§ Stored data

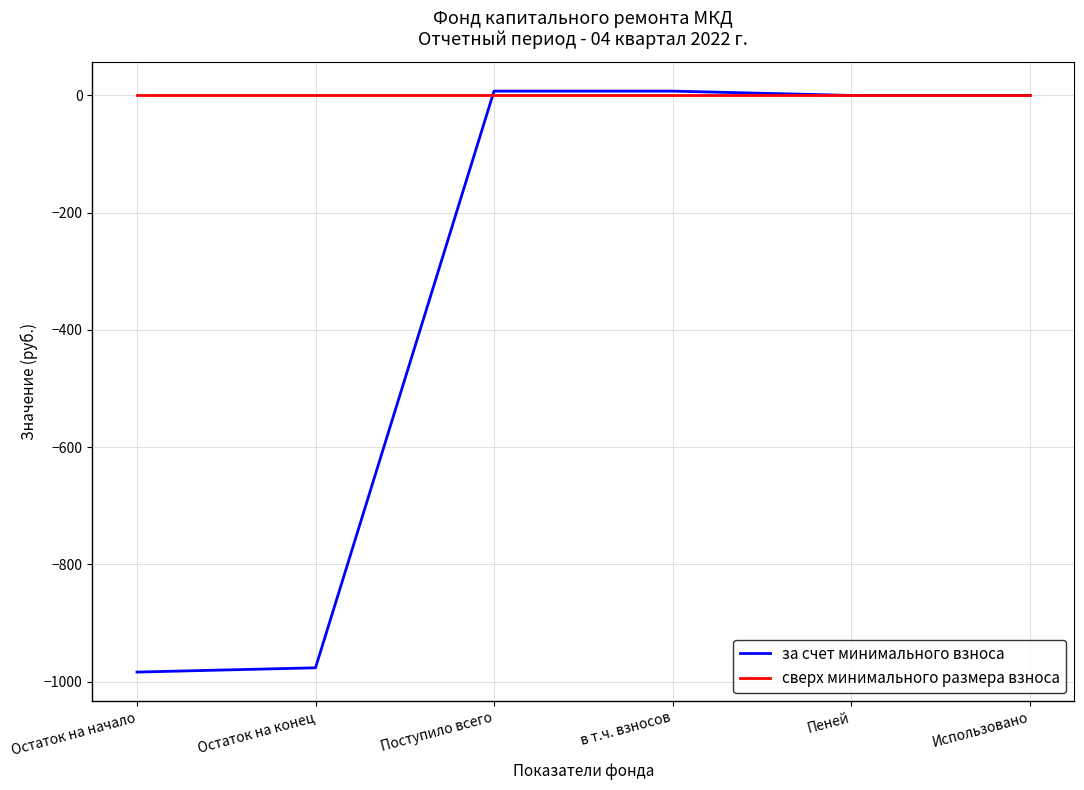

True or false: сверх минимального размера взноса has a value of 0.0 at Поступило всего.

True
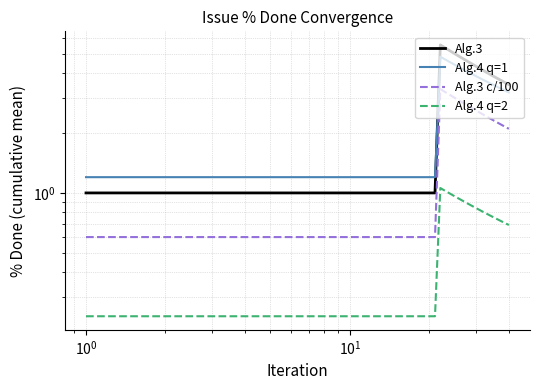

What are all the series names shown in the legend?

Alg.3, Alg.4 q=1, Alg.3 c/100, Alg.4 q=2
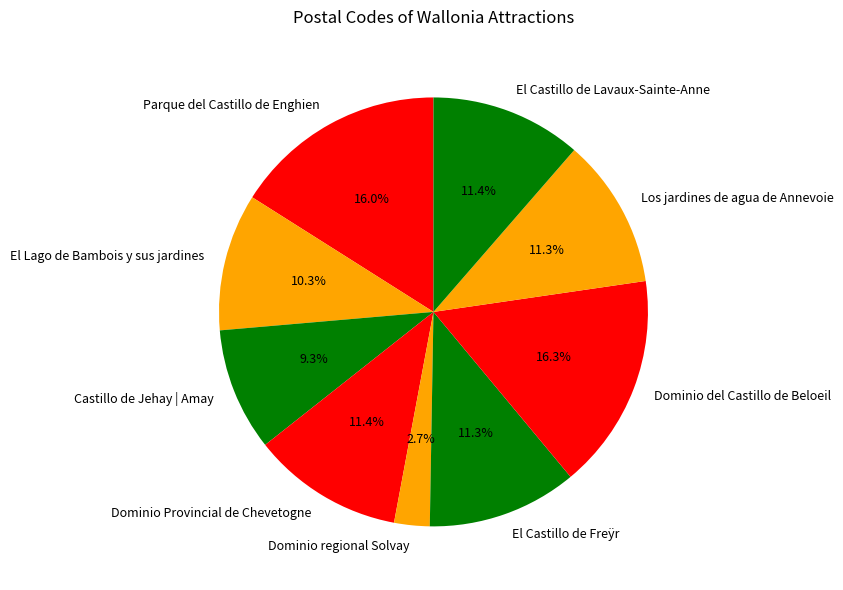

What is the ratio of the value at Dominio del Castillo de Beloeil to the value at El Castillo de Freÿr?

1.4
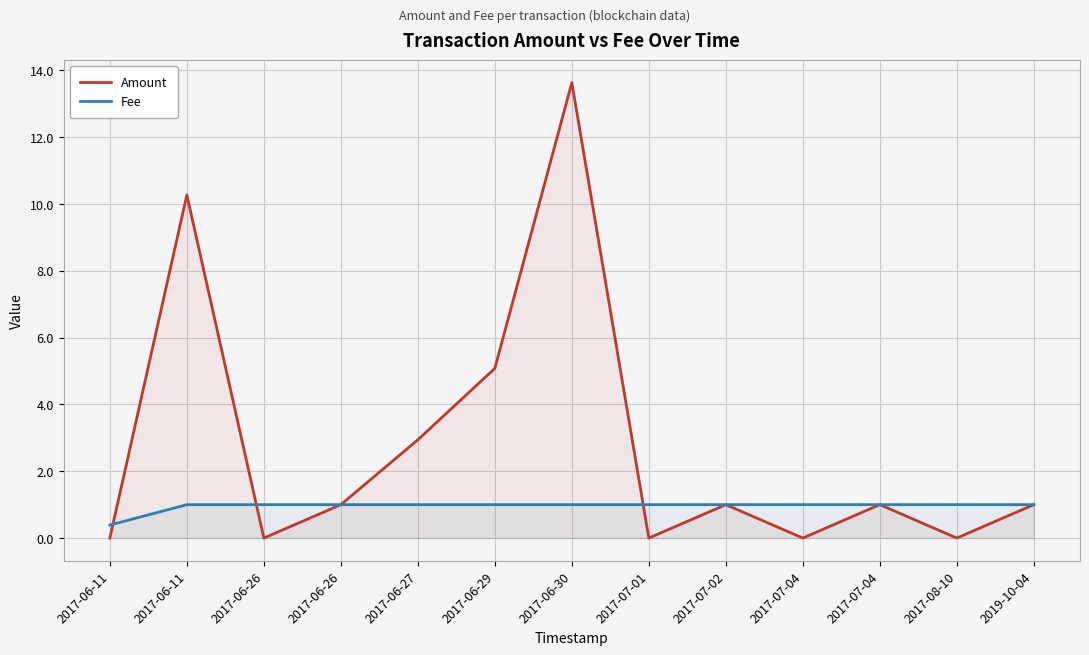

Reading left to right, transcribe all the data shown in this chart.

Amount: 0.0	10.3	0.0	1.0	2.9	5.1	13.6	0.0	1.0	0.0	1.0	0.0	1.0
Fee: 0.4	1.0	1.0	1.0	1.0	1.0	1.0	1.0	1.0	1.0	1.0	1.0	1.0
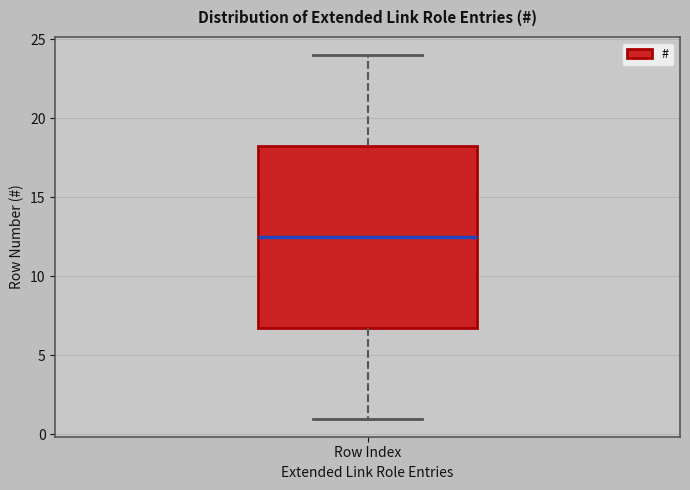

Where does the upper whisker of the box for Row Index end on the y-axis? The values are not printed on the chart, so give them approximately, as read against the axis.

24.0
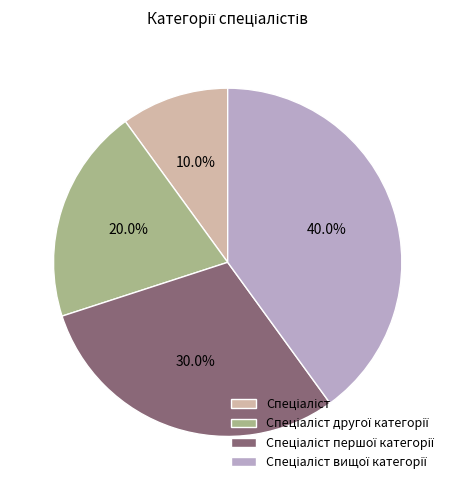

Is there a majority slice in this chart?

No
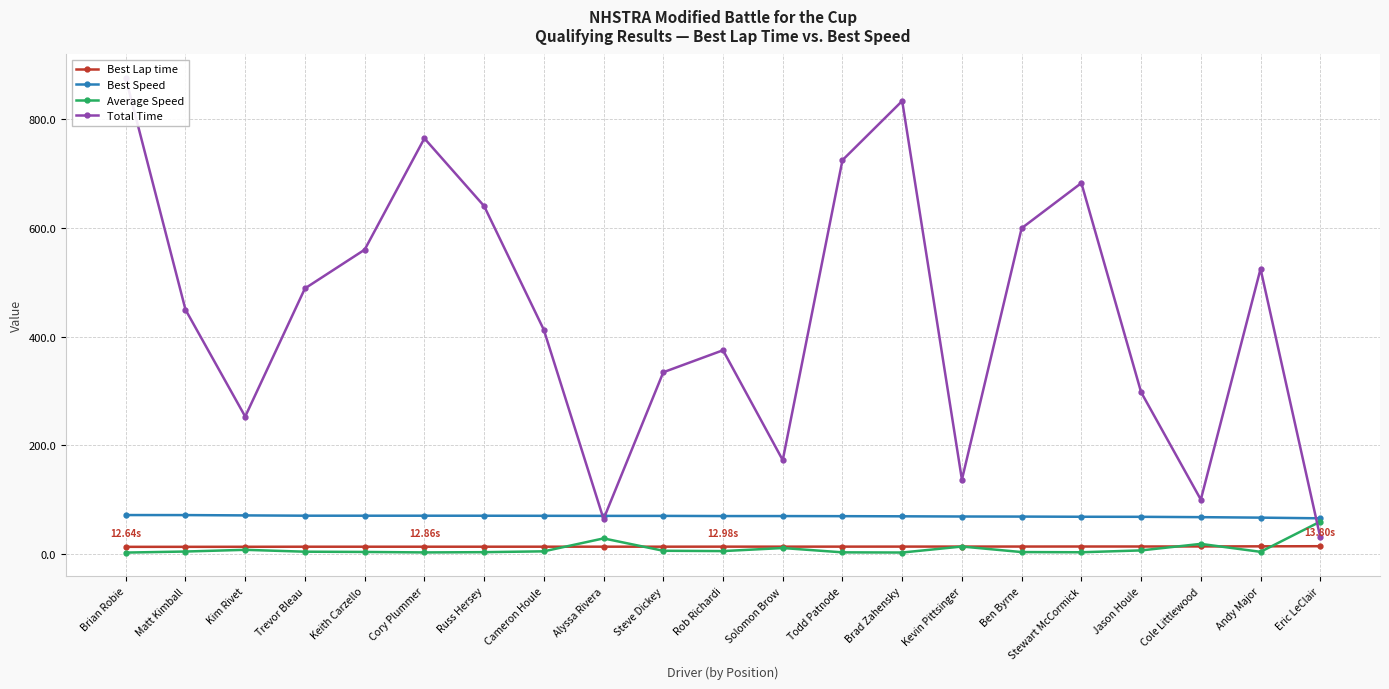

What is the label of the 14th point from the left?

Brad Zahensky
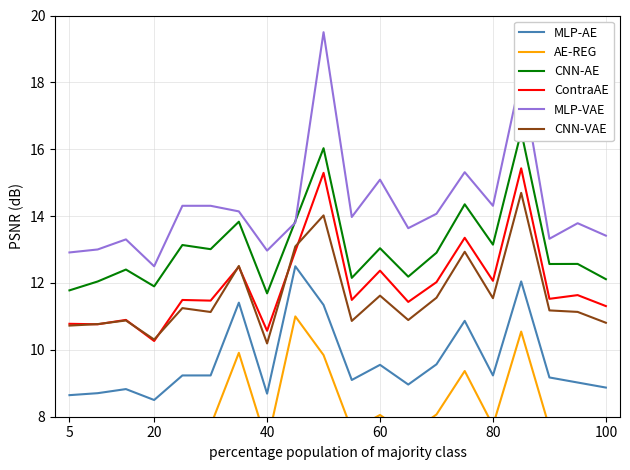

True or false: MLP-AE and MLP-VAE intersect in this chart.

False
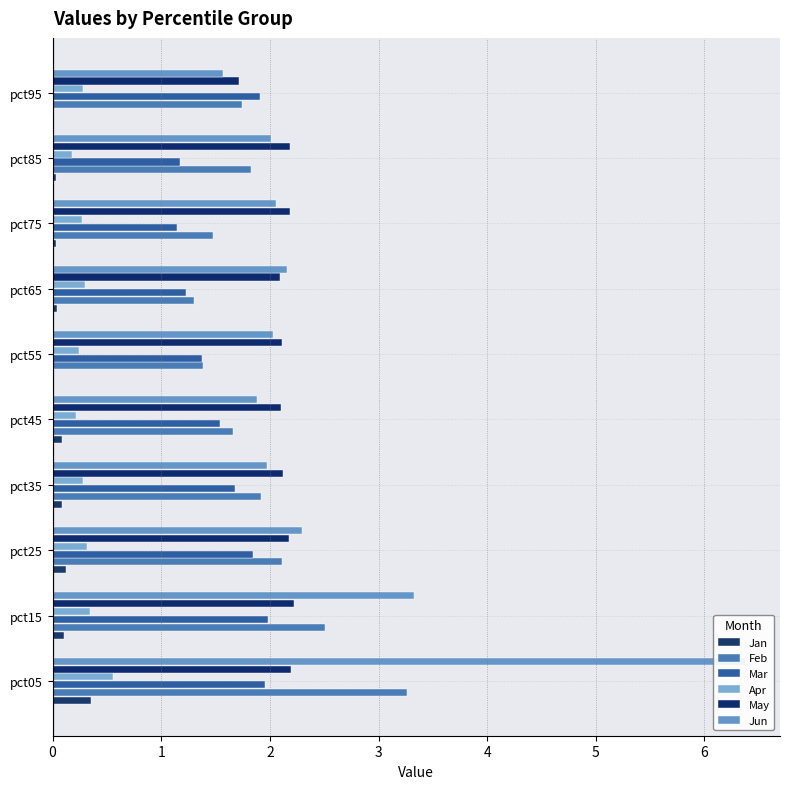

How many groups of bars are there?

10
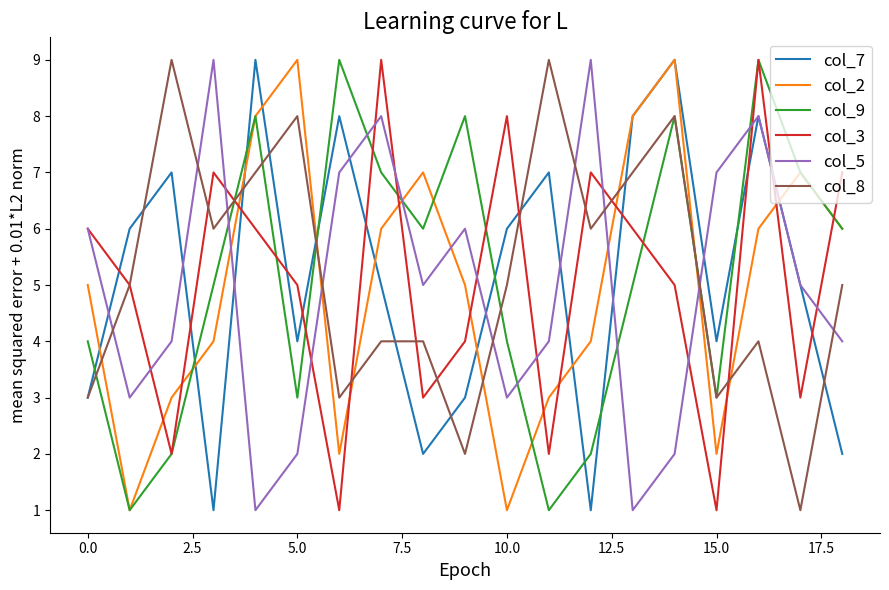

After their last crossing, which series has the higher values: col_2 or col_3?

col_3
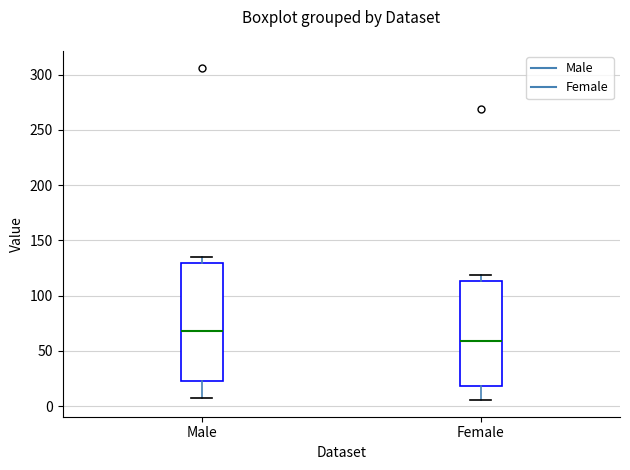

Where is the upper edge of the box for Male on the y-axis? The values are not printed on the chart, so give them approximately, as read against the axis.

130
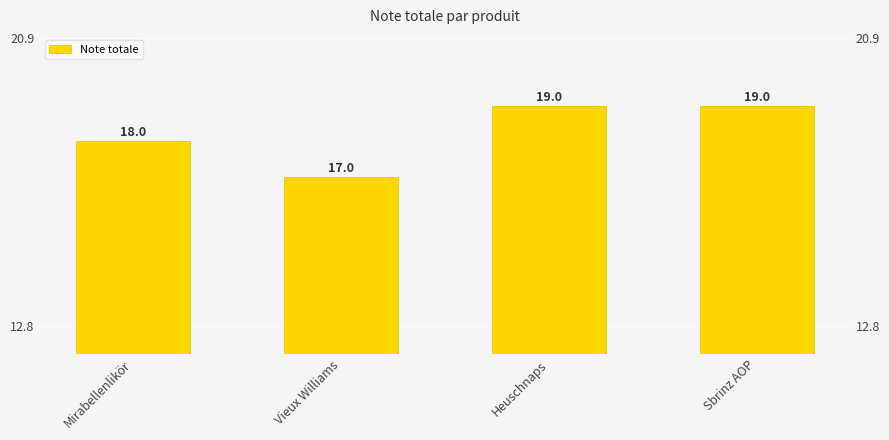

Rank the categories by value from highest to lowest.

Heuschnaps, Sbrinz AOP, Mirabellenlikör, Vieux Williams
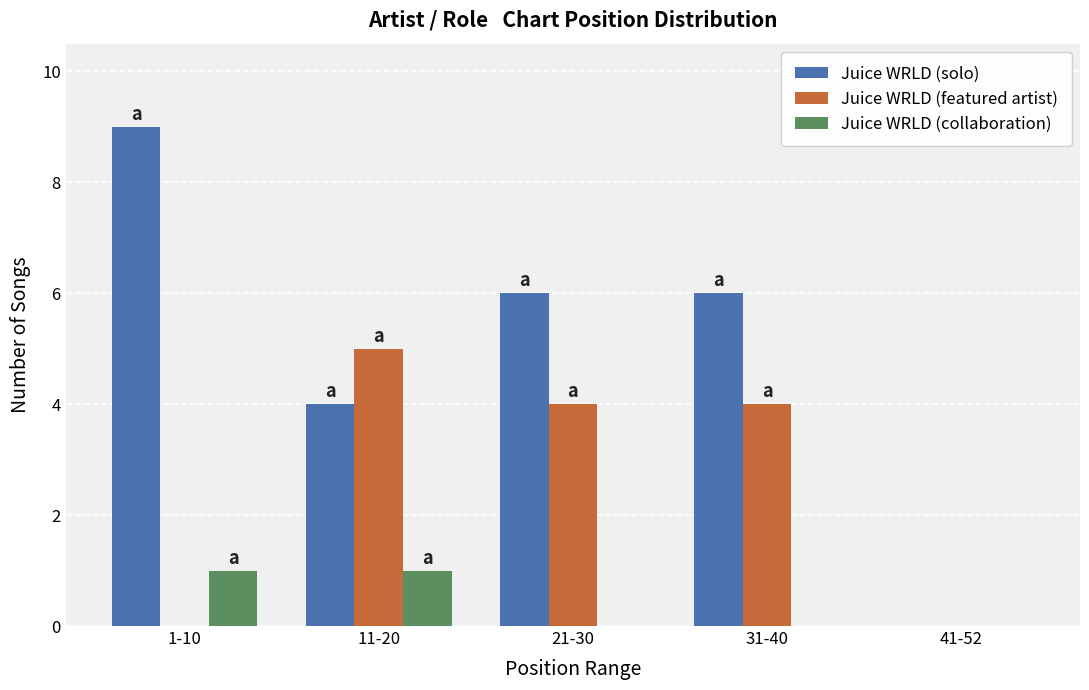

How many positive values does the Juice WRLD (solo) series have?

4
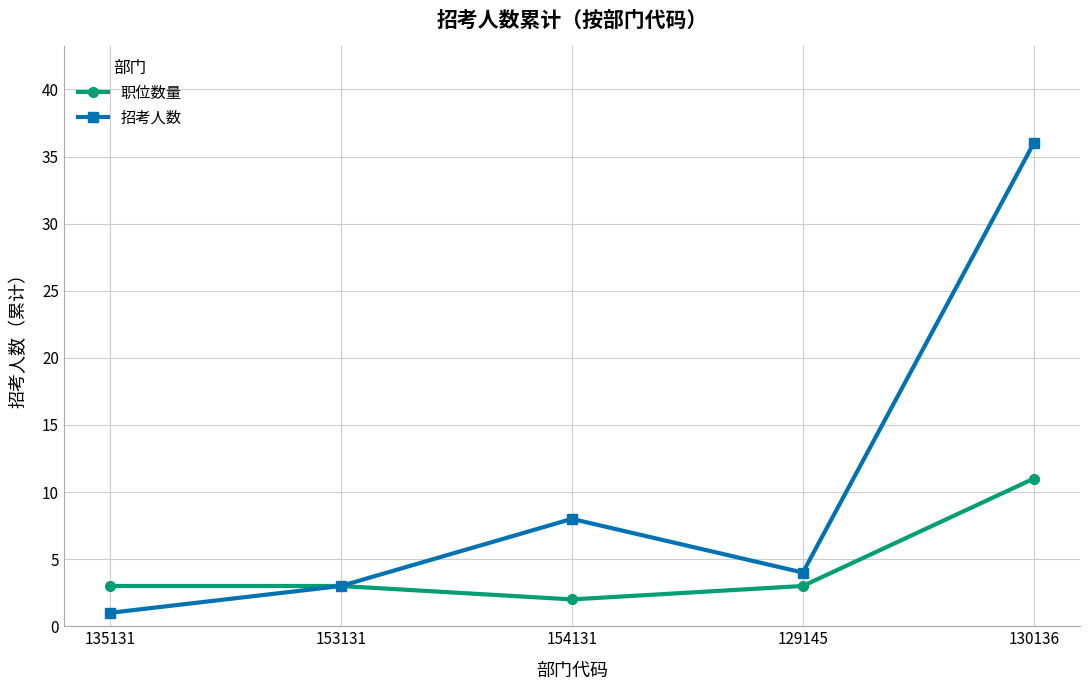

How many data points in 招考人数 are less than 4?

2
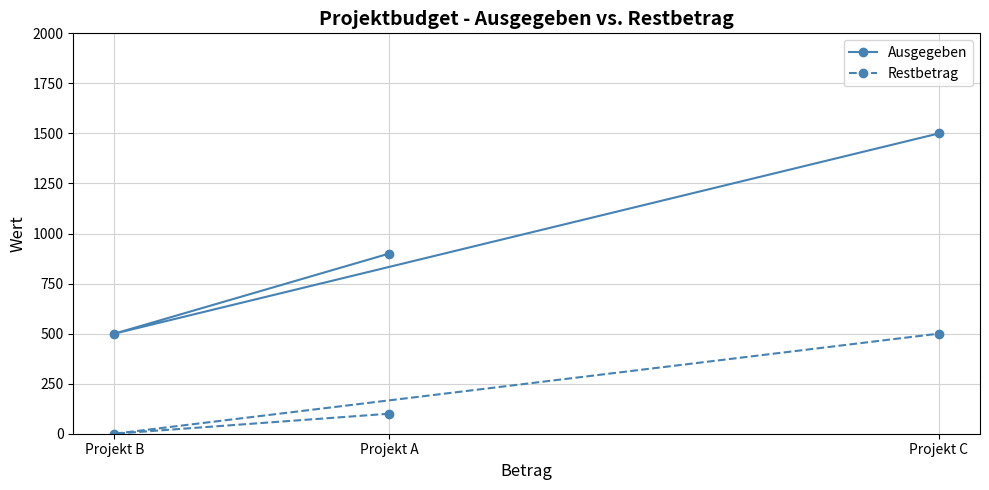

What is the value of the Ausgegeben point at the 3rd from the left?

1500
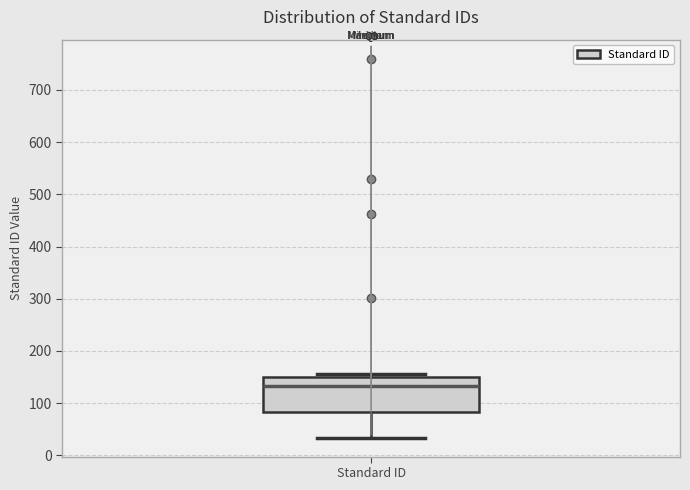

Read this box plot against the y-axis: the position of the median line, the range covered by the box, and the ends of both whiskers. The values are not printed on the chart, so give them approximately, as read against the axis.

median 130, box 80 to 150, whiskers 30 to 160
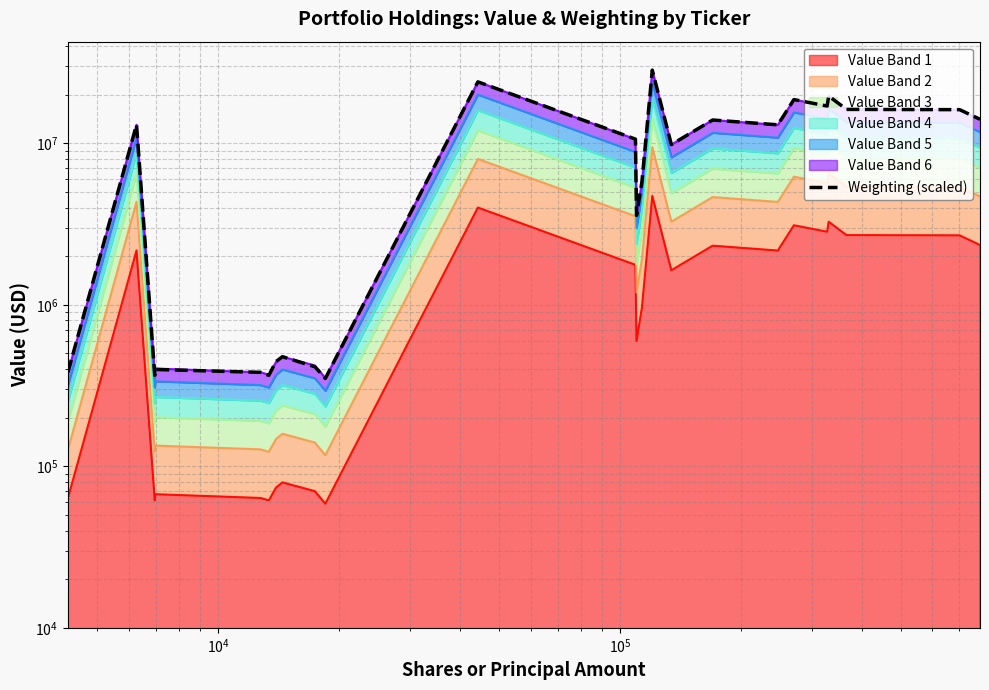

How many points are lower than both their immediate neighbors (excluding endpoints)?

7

§ Task directions
In the listing, change "crossing" to "intersection" in the lines between the one holding "After their last" and the one holding "Rank the categories", inclusive, and output those lines with everything else unchanged. Omit the pictures from the output.

§ The completed task
After their last intersection, which series has the higher values: col_2 or col_3?

col_3

Where is the upper edge of the box for Male on the y-axis? The values are not printed on the chart, so give them approximately, as read against the axis.

130

Rank the categories by value from highest to lowest.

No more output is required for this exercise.